Anger in perimenopause is often disproportionate and confusing. This practice helps you be with anger rather than manage or suppress it.
Perilune is a therapeutic wellness platform, not a clinical mental health service. If you are in distress, please contact Lifeline on 13 11 14 or Beyond Blue on 1300 22 4636.
The anger that arrives in perimenopause is often surprising in its intensity. Small things trigger large responses.
This is real and has a physical basis. Declining oestrogen affects the regulation of the amygdala's reactivity. The anger is not imaginary and it is not a personality change.
Bring to mind a recent experience of anger, or notice if you are carrying some now.
Place a hand on your chest.
Say quietly: I am angry. Or: There is anger in me right now.
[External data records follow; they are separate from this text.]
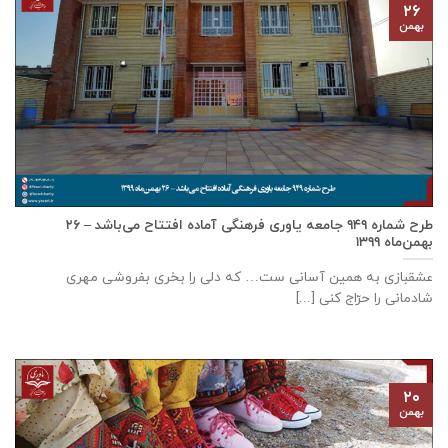
۲۶
بهمن
طرح شماره ۹۴۹ جامعه ياوری فرهنگی آماده افتتاح می‌باشد – ۲۶
بهمن‌ماه ۱۳۹۹
عشقبازی به همین آسانی ست… که دلی را بخری بفروشی مهری
شادمانی را حرّاج کنی [...]
۲۰
بهمن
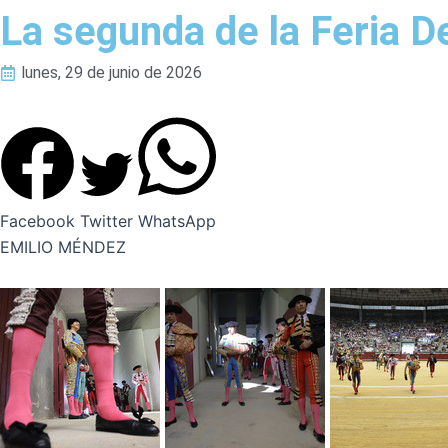
La segunda de la Feria D
lunes, 29 de junio de 2026
Facebook
Twitter
WhatsApp
EMILIO MÉNDEZ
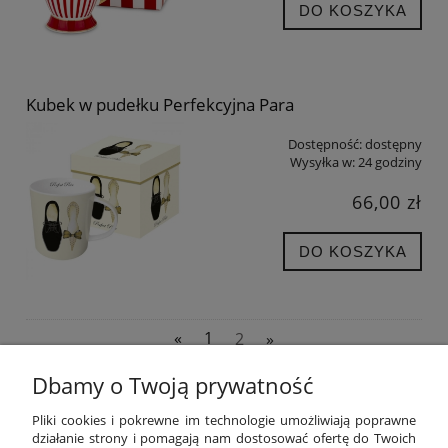
DO KOSZYKA
Kubek w pudełku Perfekcyjna Para
Dostępność:
dostępny
Wysyłka w:
24 godziny
66,00 zł
DO KOSZYKA
«
1
2
»
Dbamy o Twoją prywatność
POMOC
Pliki cookies i pokrewne im technologie umożliwiają poprawne
działanie strony i pomagają nam dostosować ofertę do Twoich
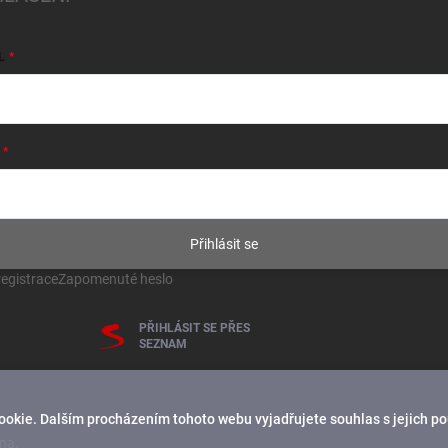
L
Přihlásit se
egistrace
Zapomenuté heslo
PŘIHLÁSIT SE PŘES
SEZNAM
ookie. Dalším procházením tohoto webu vyjadřujete souhlas s jejich p
na.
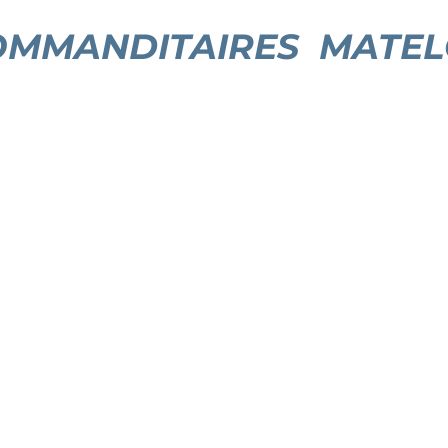
OMMANDITAIRES MATEL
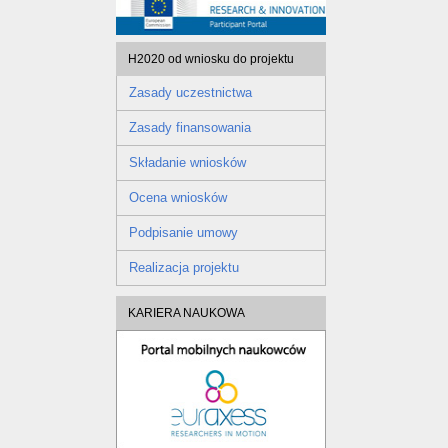
H2020 od wniosku do projektu
Zasady uczestnictwa
Zasady finansowania
Składanie wniosków
Ocena wniosków
Podpisanie umowy
Realizacja projektu
KARIERA NAUKOWA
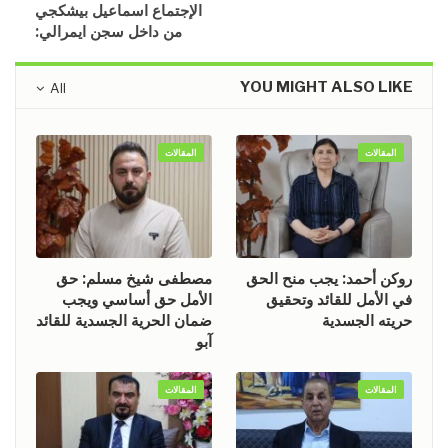
الإجتماع اسماعيل بيشكجي
من داخل سجن ايمرالي:
YOU MIGHT ALSO LIKE
All
المقالات
المقالات
روكن أحمد: يجب منح الحق
مصطفى شيخ مسلم: حق
في الأمل للقائد وتحقيق
الأمل حق أساسي ويجب
حريته الجسدية
ضمان الحرية الجسدية للقائد
آبو
المقالات
المقالات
Just acknowledge its presence.
Where do you feel the anger? Your jaw, chest, stomach, hands?
Notice the physical sensation. Heat, tightness, vibration, pressure.
You are not feeding it by noticing it. You are simply letting it be where it already is.
Anger often has something underneath it. Hurt, fear, grief, a sense of injustice.
Gently ask: what is the feeling underneath this anger? What does it want me to know?
Anger is a weather system. It arrives, has its intensity, and passes.
Continue breathing. Continue noticing.
You may notice the intensity beginning to shift. Not because you suppressed it, but because you were present with it.